A study by Alyson Andreasen et al., published in the Journal of Wildlife Management earlier this year, examined the fate of cougars caught in leghold traps and lethal snares set for other furbearers, particularly bobcats. The results were grim.
Two GPS-collared female cougars were found dead with wounds clearly associated with foothold traps. The researchers believe one was caring for young. She escaped from the trap but left a paw behind, made no large kills afterwards, and died three weeks later. A second was released, but eventually lost two toes from the trauma and starved. Some cougars, upon release, engaged in reduced movement and apparently had to rely on more readily available food sources—domestic sheep and discarded bones from a cattle ranch. The authors concluded that “capture in non-target foothold traps decreases survival of adult female cougars directly by causing injuries that eventually result in mortality, and indirectly by increasing susceptibility to other forms of mortality.”

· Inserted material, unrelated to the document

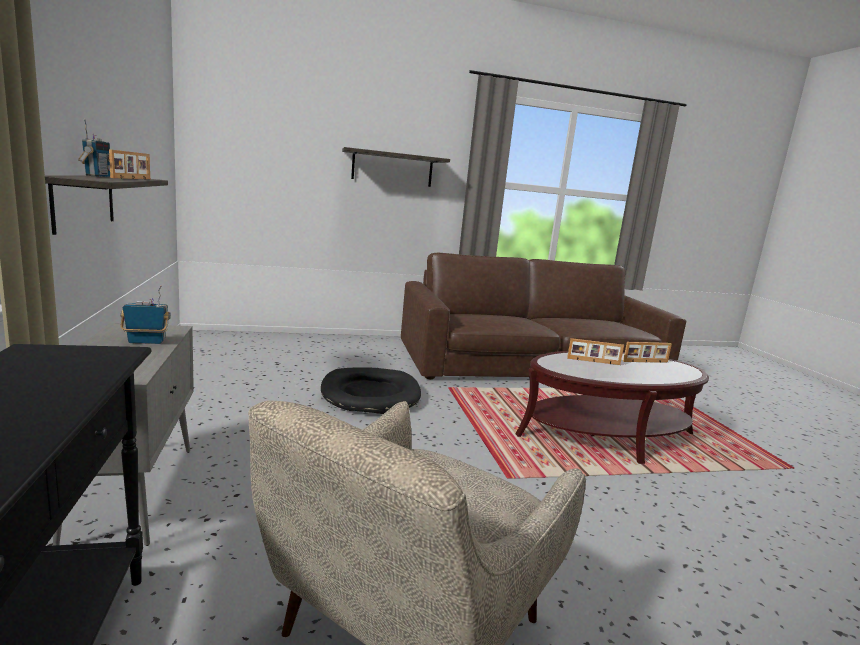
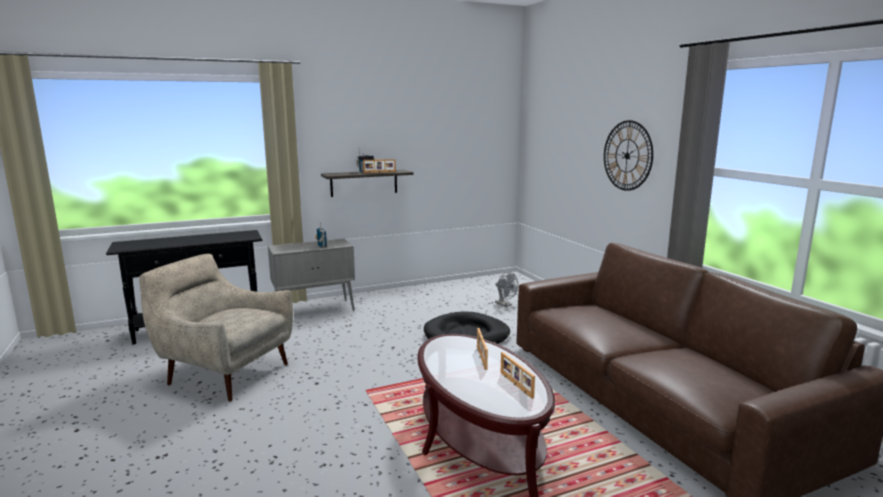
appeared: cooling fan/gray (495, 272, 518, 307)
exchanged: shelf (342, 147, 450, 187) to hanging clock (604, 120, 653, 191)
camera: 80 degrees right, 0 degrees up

The research was conducted in Nevada, which provides trappers 96 hours before they must return to steel-jaw leghold traps and other restraining devices they have set. Within the study area, mortality as a result of accidental capture in traps was the second highest killer of adult cougars, behind only hunting. Trappers are supposed to inform the state game agency when this happens, but within the study area, nearly a quarter of such incidents were not reported. The authors called on regulatory oversight agencies to address the traumatic and often deadly impact of nontarget trapping on cougars.